The worlds best food suppliers                                                                                                                                                         













Jimmi Chink, for products chinese…….……………………………Bangkok
Momo Cackrabaahti, any wet or Mediterranean fish..….............…Bolton
Jose da Souza, Indian spices…………………………………….......Goa
Jonnty the Pig, pork, bacon and ham..………………………………Essex
Cowards, a variety of prime sausages………………………………Clitheroe
The Doc, beer and wine, The Royal Oak……………………………Wigan
Chadwicks, fuck awl…………………………………………………...Staandish
Phillippe Goldstein, Swiss chard, choclit and Rolexes………………Geneva
Harry the Rat, cigs, booze and Viagra……………….………………Mobile
Louis Fernaud, proppa bread………………………….……………..Befnal Green
Fabrice an' Papou Demery, Provencal Produce..................................Le Paradou
Za Za Lulaa, fuck awl...........................................................................Bouches de Rhone
Piri Pi'l, french pizza ingedienz.............................................................St. Gengoux
Jackie Trotta, jellied eels.....................................................................Eel Pie Island
Corrado Fiorentini, paasta, foa orders especes ova 2 milles.............Les Baudets
Dr. Sebastien Begard, Rabbits laarge................................................St. Helene, Cotes D'Or.
Bernard et Natalie Vanerchet, Big fat Pigeons..................................Genouilly, Chalon.
Marcel Vanerchet, anyfink grown in the gardin.................................St.
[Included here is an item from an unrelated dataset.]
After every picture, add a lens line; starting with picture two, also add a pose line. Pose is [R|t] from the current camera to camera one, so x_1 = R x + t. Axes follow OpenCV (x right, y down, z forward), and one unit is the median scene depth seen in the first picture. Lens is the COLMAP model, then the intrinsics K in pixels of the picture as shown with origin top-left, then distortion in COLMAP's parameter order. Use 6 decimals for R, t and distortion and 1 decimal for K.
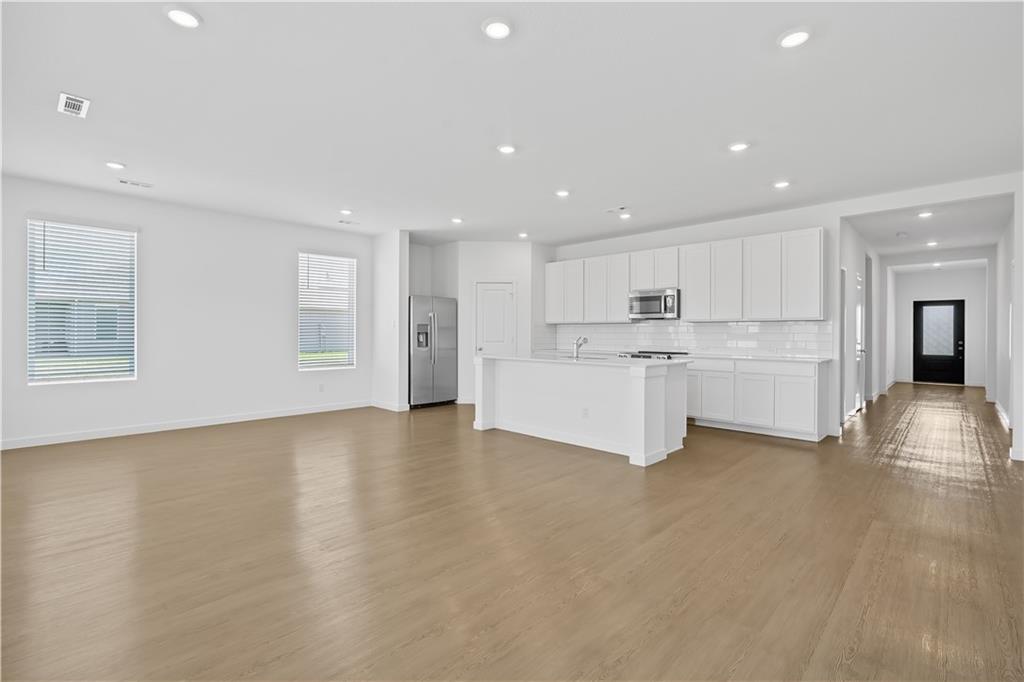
lens RADIAL K [[468.4, 0, 514.0], [0, 468.4, 336.9], [0, 0, 1]] dist [0.004816, 0.000859]
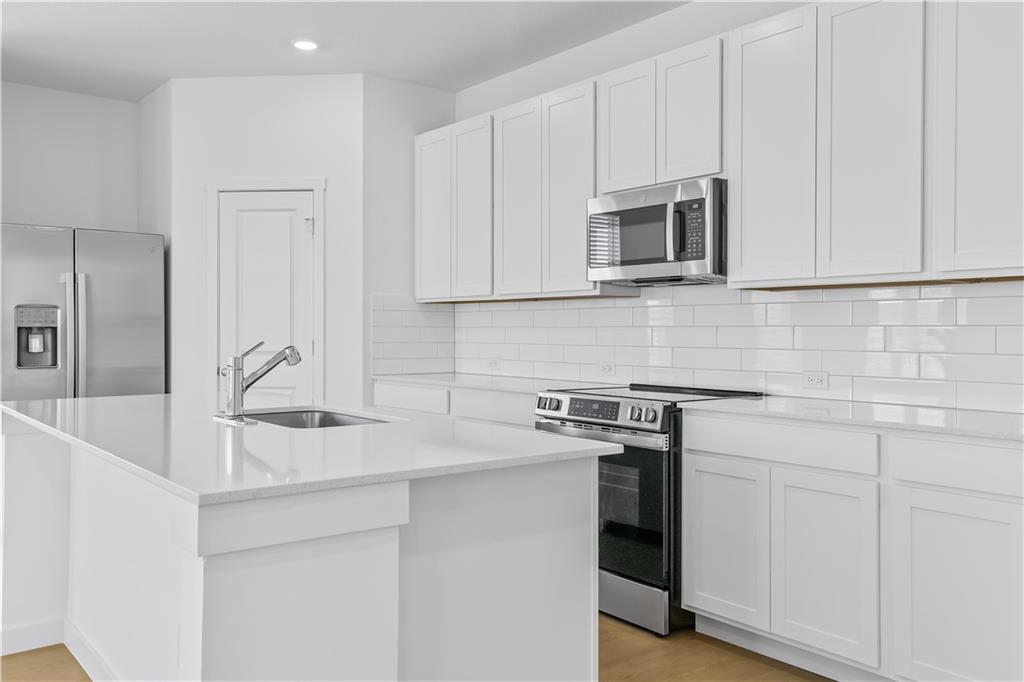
lens RADIAL K [[874.2, 0, 510.5], [0, 874.2, 340.2], [0, 0, 1]] dist [0.002854, 0.002703]
pose [[0.986818, -0.001049, -0.161828, 0.287952], [0.002349, 0.999966, 0.007842, -0.004357], [0.161815, -0.008119, 0.986788, 0.403706]]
Martin du Tartre
Olivier Daudey-Malfondet, Charolais beef........................................Charolles, Macon
Ricky Gondinga, jerky, jabbies, roo an' walaby.................................New South Wales
Shirley Calongooly, bush tucker, personal massage..........................Darwin
Porky Mc Donald, anyfink pig.............................................................Perff, W. Australia 
Billy Bob Pigfucker, anyfink free ee can get 'is 'ands on...................Tarascon

Friday, 20 January 2012

Dodgy Don an' Swiss Philippe

I got a nice wittle triangular trade route goin' on wiv these geezas. From Swiss Phil I imports vegetables, choclit an' Ski clobba but 'ee awlso does a tasty line in damaged precision watches which liberates from some bonded warehouse in Geneva. I then unloads them wiv Dodgy Don oo shifts 'em on to daaft footbawlers an' their shag 'appy girlfriend Wags daan at the Bridge.Evribody gains an' evrifins sweet as.

Bread an' butta puddin'
This is a piece of piss to make but nevva the less is impressive foa the 'erberts in the norf in particular. If they open a tin of rice puddin' an' poa on some custard they fink that they is Gawdon fackin' Ramsee.

Usin' either good quality sliced bread oa any of those clevva Italian fruity type breads spread liberally wiv  butta then coat wiv a tangy orange marmalade. Arrange the slices in a 8 inch diameter dish wiv a depff that corresponds to yoa knob: in my case abawt 7.5 inches but onli 5 inches in yoa case: tee hee.
In a sawse pan gentli heat arf a pint of milk wiv a little shugga an' a vanilla pod. At this point it is possible to add some fruit such as currants raisons....sex..etc..etcra.
Poa the milk into the dish, place in a pre-eatid oven (mark 7) foa 25 minits then 15 minits at 5/6. It's bootiful. You can awlso drizzle creme anglais, ice cream oa even some of that femme frais when it is served at the table.